Eles filmam e transmitem imagens em tempo real, que podem ser acompanhadas pela Polícia Militar. O investimento foi de R$ 3 milhões.
“Os drones não são de uso recreativo, mas de alta capacidade de definição de imagem e ajudam muito em programas preventivos e em ocorrências. Podem até identificar o número de pessoas em uma determinada área”, afirmou Doria.
Segundo o secretário de estado da Segurança Pública, general João Camilo Pires de Campos, os drones entram em operação imediatamente.
Dos 100 equipamentos, 20 irão para o Comando de Policiamento do Interior, que divide o estado em 10 grandes áreas. O governo disse que haverá ainda outros 45 drones que entrarão no programa como reforço. A utilização não foi detalhada.
Na RMVale, os drones devem ser enviados para atuação pelo Baep (Batalhão de Ações Especiais da Polícia), em São José dos Campos, e pelo Caep (Companhia de Ações Especiais da Polícia), em Taubaté.
“Interessa bastante a gravação das imagens [de ocorrências], não só a situação para a polícia preventiva, mas também para os bombeiros. Todas as operações previstas serão gravadas, e isso protege a atuação do policial e serve para esclarecimentos. Os drones multiplicam e economizam meios”, disse Campos.
Comandante da PM no Vale, o coronel José Eduardo Stanelis disse a OVALE que os equipamentos serão empregados “em toda a região”.
Os novos equipamentos permitem a captação, transmissão, gravação e gerenciamento de imagens de interesse da segurança pública. O material pode ser retransmitido em tempo real ao comando da Polícia Militar, para análise e estratégia de abordagem e atuação em ocorrências.
O sistema pode ainda ser usado em missões de inteligência e operações, monitoramento de grandes eventos, reintegrações de posse, controle de distúrbios civis e manifestações.
Segundo o governo, a captura e a transmissão das imagens podem ser feitas por via aérea, por antena com a utilização de um helicóptero Águia. Ou por via terrestre, por meio de streaming ao vivo retransmitidos por sistema de rádio em veículos policiais.

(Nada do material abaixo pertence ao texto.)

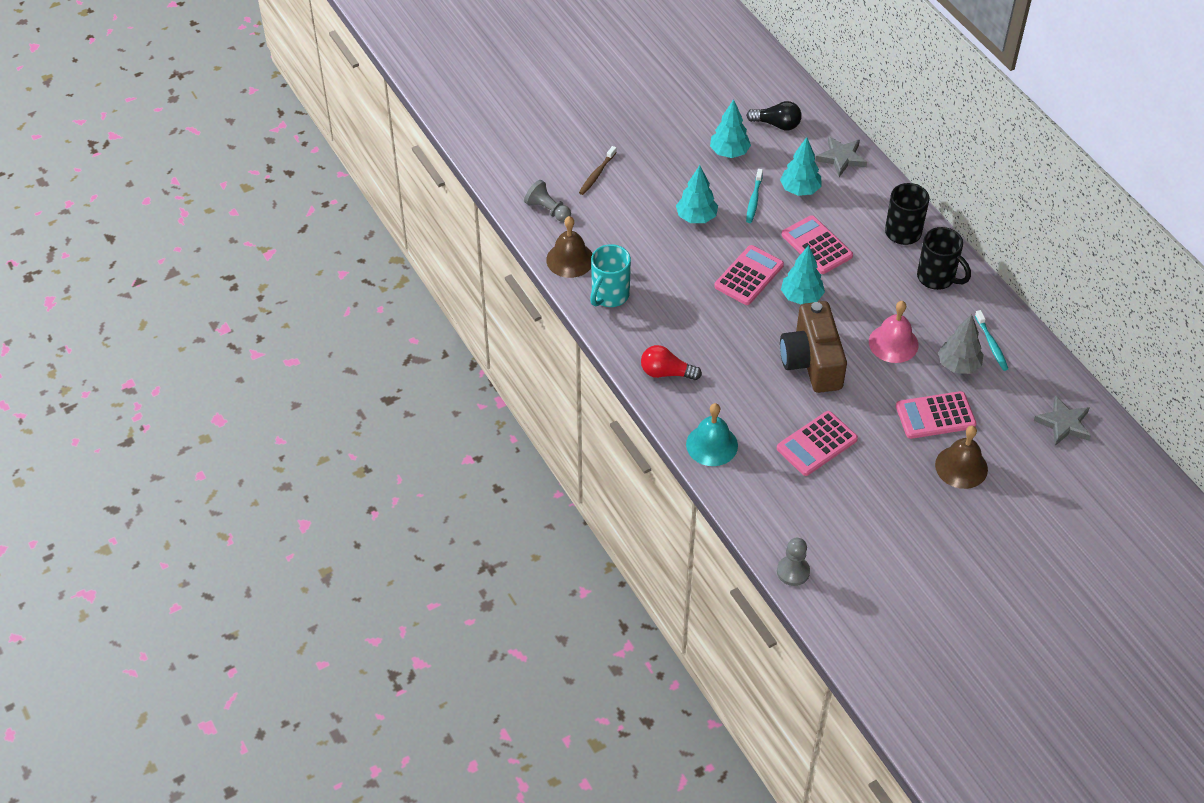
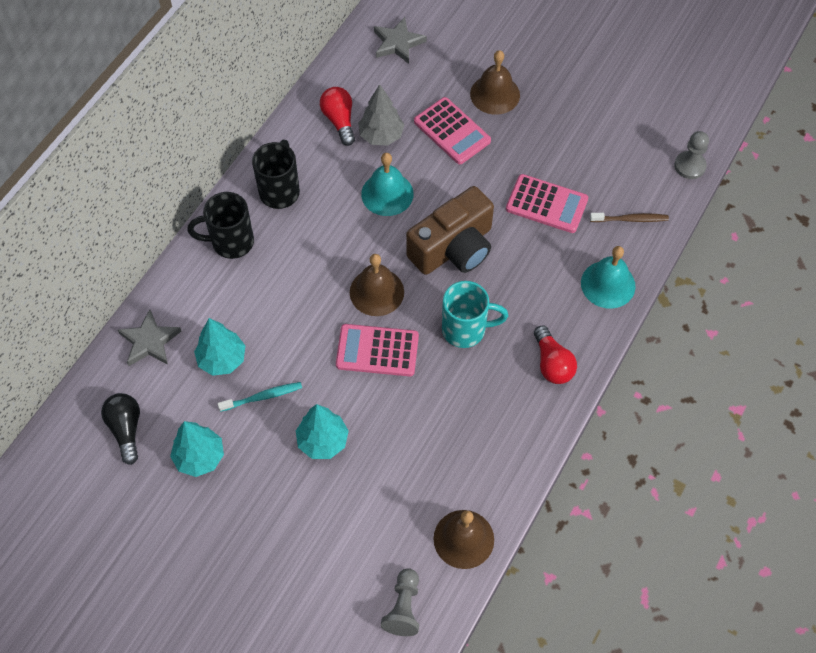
camera: 120 degrees left, 10 degrees up
(597, 174) = (314, 584): brown toothbrush -> brown toothbrush (630, 219)
(609, 295) = (488, 469): turquoise mug -> turquoise mug (465, 330)
(801, 297) = (376, 292): turquoise tree -> brown bell
(816, 245) = (297, 309): pink calculator -> none
(893, 343) = (387, 194): pink bell -> turquoise bell
(991, 344) = (339, 121): turquoise toothbrush -> red light bulb

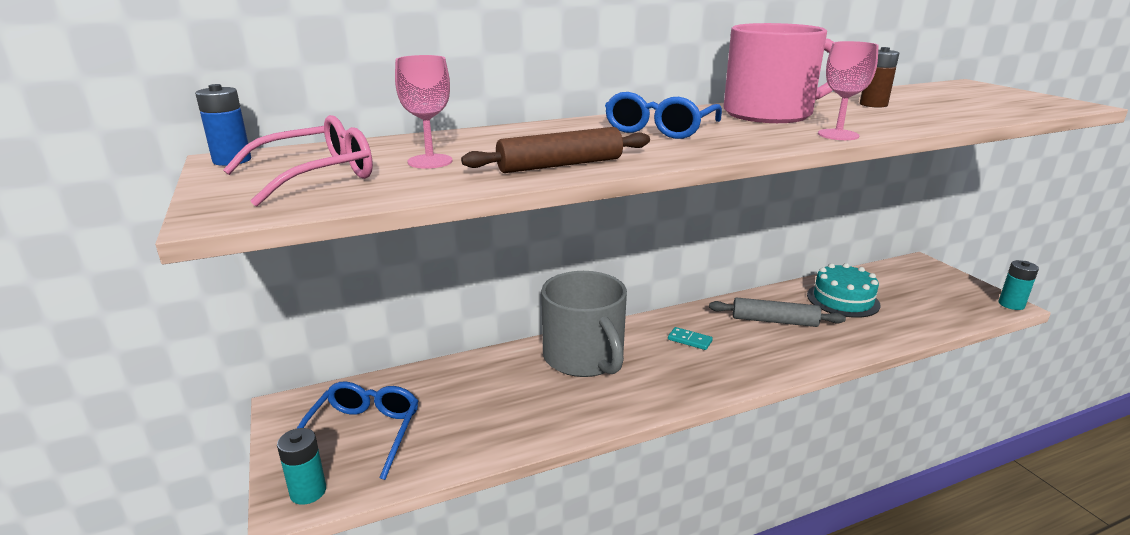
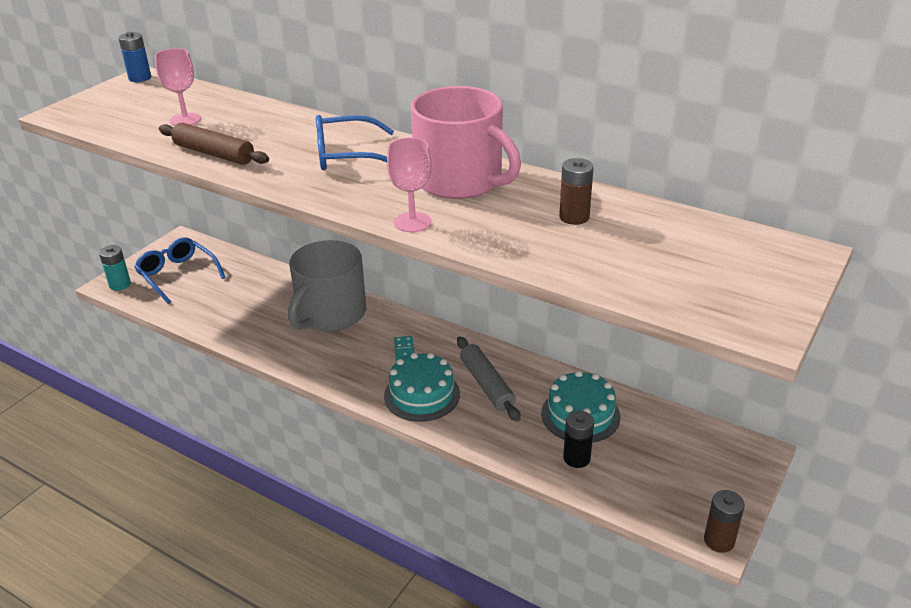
camera: 55 degrees right, 10 degrees up
(317, 176) = (132, 106): pink glasses -> none
(363, 433) = (177, 275): blue glasses -> blue glasses turned 105 degrees counterclockwise
(764, 353) = (422, 395): none -> turquoise cake
(896, 319) = (576, 458): none -> black battery
(1011, 304) = (719, 540): turquoise battery -> brown battery

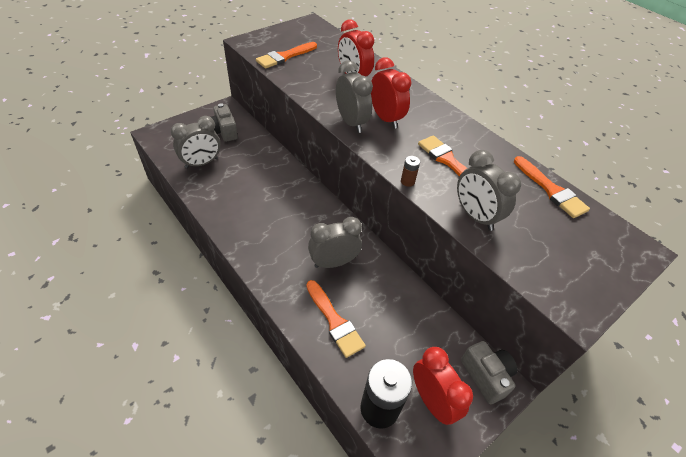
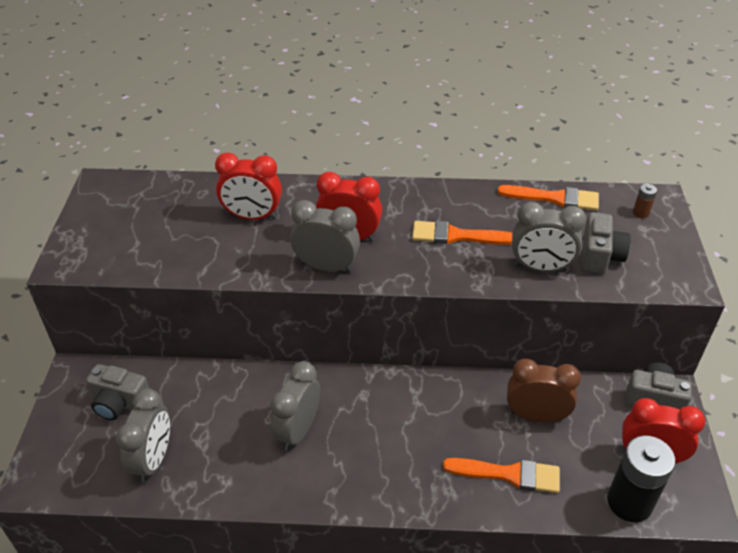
camera: 45 degrees left, 5 degrees down
(285, 56) = (142, 248): orange brush -> none
(333, 262) = (435, 426): grey clock -> grey clock (298, 430)
(395, 310) = (536, 416): none -> brown clock
(407, 181) = (455, 283): brown battery -> brown battery (640, 213)
(530, 242) = (599, 256): none -> grey camera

O Estado também apresentou um sistema de combate a drones para barrar tentativas de acesso ao espaço aéreo dos presídios de São Paulo.
O equipamento combina detecção de frequências e ondas de rádios, áudio e sensor óptico. Após a localização do drone invasor, entra em ação o sistema do antidrone, que embaralha a comunicação entre o equipamento e seu operador.
O antidrone será usado na Grande São Paulo, mas, segundo Doria, pode ser “demandado para outras regiões”.